La lumière de novembre – transparente, perlée, un glacis – chutait dans la pièce en rayons obliques, révélant la matière invisible de l’atmosphère, toute cette poussière en suspension.

 ;voir la mer, l’initiation alpha pour ceux qui ne l’avaient encore jamais vue, se l’imaginaient bleue quand la nôtre était autre chose, rude, complexe, à la fois pétrolière et impressionniste, prosaïque et rêveuse, parcourue de lignes, de routes, et d’une couleur que pas un seul nom de couleur ne pouvait résorber, d’une couleur qui aurait amplement mérité qu’un nom fût créé pour elle, incluant sa texture, son reflet, son mouvement ; 

Tu es dingue, c’est ce que je me suis dit, debout sur la plage, face à une mer courte, hérissée, une mer de fer et de silice. Des cailloux, des cailloux partout.

un entrelacs de durées qui avait coulissé dans l’air comme un lasso et nous avait noués tous les trois, nous rappelant au même instant qu’un jour nous serions séparés. 

Le vent soufflait, un vent déstructuré, sinusoïdal, hasardeux comme une chose sans tête, mais une force invisible qui liait tout ensemble, sanglait le ciel sur la mer, et nous – mouettes, bateaux, pelleteuse – avec eux.

les noms dysfonctionnent. Ils ont perdu le pouvoir de désigner, de distinguer tel endroit de tel autre, ne font plus que planer sur l’insituable. Pourtant, leur rémanence, elle, continue de travailler l’espace, elle nous incite à la reconnaissance quand tout a été écrabouillé, elle nous pousse à froncer les sourcils sur tel indice familier accroché dans le désastre – un marquage publicitaire sur un pignon d’immeuble par exemple, Cinzano ou Dubonnet.

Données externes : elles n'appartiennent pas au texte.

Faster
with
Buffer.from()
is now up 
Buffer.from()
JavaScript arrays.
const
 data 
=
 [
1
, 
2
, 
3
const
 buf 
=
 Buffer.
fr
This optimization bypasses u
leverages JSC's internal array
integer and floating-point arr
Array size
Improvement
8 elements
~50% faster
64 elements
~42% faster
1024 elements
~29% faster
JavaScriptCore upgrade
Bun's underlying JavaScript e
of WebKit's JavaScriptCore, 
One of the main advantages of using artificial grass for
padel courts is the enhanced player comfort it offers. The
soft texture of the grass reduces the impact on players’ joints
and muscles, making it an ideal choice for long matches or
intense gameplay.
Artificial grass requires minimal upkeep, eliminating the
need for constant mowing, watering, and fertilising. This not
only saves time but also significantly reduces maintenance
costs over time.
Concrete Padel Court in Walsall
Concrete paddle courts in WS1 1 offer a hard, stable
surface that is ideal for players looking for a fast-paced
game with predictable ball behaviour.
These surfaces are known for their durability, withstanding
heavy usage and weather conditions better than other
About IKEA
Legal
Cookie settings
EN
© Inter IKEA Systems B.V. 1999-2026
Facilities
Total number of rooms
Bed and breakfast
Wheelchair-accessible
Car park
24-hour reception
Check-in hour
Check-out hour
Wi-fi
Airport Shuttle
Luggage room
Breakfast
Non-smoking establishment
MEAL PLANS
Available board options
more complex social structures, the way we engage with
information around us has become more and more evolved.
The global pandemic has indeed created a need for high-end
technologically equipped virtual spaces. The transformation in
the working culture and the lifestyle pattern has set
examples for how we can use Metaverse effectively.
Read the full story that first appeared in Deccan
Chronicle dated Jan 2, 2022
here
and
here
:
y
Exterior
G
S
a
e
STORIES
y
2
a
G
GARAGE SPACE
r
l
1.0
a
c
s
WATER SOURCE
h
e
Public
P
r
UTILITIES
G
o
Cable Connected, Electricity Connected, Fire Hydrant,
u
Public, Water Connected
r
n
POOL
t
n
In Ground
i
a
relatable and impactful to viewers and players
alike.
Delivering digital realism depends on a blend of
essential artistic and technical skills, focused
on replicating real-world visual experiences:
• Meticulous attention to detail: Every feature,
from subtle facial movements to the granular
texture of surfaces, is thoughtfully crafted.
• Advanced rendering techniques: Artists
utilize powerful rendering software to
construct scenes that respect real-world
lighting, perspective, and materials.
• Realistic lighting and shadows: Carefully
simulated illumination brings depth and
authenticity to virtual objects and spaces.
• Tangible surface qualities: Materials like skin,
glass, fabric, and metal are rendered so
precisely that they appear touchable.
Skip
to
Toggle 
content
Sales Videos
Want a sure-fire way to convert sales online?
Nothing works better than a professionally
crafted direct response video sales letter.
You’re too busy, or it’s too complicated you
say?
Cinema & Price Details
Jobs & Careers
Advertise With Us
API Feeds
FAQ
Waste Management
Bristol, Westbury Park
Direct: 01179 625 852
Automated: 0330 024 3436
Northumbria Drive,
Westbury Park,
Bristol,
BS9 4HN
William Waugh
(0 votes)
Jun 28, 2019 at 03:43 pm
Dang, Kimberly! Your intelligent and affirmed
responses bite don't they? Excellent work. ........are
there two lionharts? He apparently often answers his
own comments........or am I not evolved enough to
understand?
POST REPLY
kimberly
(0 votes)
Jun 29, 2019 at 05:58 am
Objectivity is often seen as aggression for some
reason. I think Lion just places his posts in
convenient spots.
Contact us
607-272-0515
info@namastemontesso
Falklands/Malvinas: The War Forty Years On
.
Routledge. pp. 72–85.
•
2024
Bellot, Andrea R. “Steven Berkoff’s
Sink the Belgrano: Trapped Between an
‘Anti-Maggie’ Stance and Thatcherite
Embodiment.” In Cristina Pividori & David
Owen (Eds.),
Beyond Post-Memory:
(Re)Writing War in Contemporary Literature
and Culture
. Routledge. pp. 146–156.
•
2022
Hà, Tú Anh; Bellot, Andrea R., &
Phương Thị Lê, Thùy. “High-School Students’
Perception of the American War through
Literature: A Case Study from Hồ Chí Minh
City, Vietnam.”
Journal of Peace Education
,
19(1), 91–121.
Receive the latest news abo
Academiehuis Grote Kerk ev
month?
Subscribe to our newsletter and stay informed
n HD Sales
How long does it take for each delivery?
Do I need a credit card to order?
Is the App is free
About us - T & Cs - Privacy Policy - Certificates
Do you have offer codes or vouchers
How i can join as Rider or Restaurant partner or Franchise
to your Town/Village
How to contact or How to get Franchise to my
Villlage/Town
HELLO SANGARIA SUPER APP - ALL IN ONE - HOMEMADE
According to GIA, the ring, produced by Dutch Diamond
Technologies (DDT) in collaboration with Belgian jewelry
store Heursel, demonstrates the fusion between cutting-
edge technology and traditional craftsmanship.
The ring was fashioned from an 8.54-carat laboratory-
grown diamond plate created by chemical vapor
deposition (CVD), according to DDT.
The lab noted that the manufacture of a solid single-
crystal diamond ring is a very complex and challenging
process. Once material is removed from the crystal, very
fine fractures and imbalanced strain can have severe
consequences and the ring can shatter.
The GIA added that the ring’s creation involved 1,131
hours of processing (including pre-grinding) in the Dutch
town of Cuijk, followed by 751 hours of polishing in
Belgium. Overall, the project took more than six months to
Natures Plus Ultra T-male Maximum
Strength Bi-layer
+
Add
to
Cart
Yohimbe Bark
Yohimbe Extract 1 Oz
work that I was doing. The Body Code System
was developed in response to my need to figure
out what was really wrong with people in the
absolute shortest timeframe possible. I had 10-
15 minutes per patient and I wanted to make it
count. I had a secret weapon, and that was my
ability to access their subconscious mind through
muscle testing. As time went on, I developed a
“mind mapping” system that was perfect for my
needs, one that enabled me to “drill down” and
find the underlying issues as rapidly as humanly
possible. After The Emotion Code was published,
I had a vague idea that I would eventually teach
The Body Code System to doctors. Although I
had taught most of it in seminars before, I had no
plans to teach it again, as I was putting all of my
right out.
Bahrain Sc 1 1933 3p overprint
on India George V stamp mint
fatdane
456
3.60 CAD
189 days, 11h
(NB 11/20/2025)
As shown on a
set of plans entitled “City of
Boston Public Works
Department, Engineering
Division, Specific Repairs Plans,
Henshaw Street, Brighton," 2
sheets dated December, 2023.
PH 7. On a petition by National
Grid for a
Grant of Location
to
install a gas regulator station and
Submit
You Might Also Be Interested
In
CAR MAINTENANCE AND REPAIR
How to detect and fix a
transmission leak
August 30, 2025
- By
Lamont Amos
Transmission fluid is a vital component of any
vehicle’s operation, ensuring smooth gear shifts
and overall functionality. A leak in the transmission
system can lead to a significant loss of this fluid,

La catégorie « disparus », surtout, nous donnait du fil à retordre – un disparu est quelqu’un qui se trouve entre la mort et la vie, mais où ça ?

Puis sa parole se fait plus lente, elle avance comme dans un songe, elle progresse entre les temps, ambiguë

Le soleil était tombé mais il faisait encore jour, la pensée circulait entre nous, souterraine, elle jaillissait du silence à intervalles aléatoires

Le passé n’était pas une matière fossile, il évoluait dans le temps, souple, plastique, il évoluait infiniment, il se rechargeait au cours de la vie, le passé restait vivant, 

à chaque fois tu dis qu’elle a changé, mais elle devient adulte, c’est normal. Ma mère secoue la tête : non, elle ne devient pas adulte, elle devient une autre personne, c’est différent.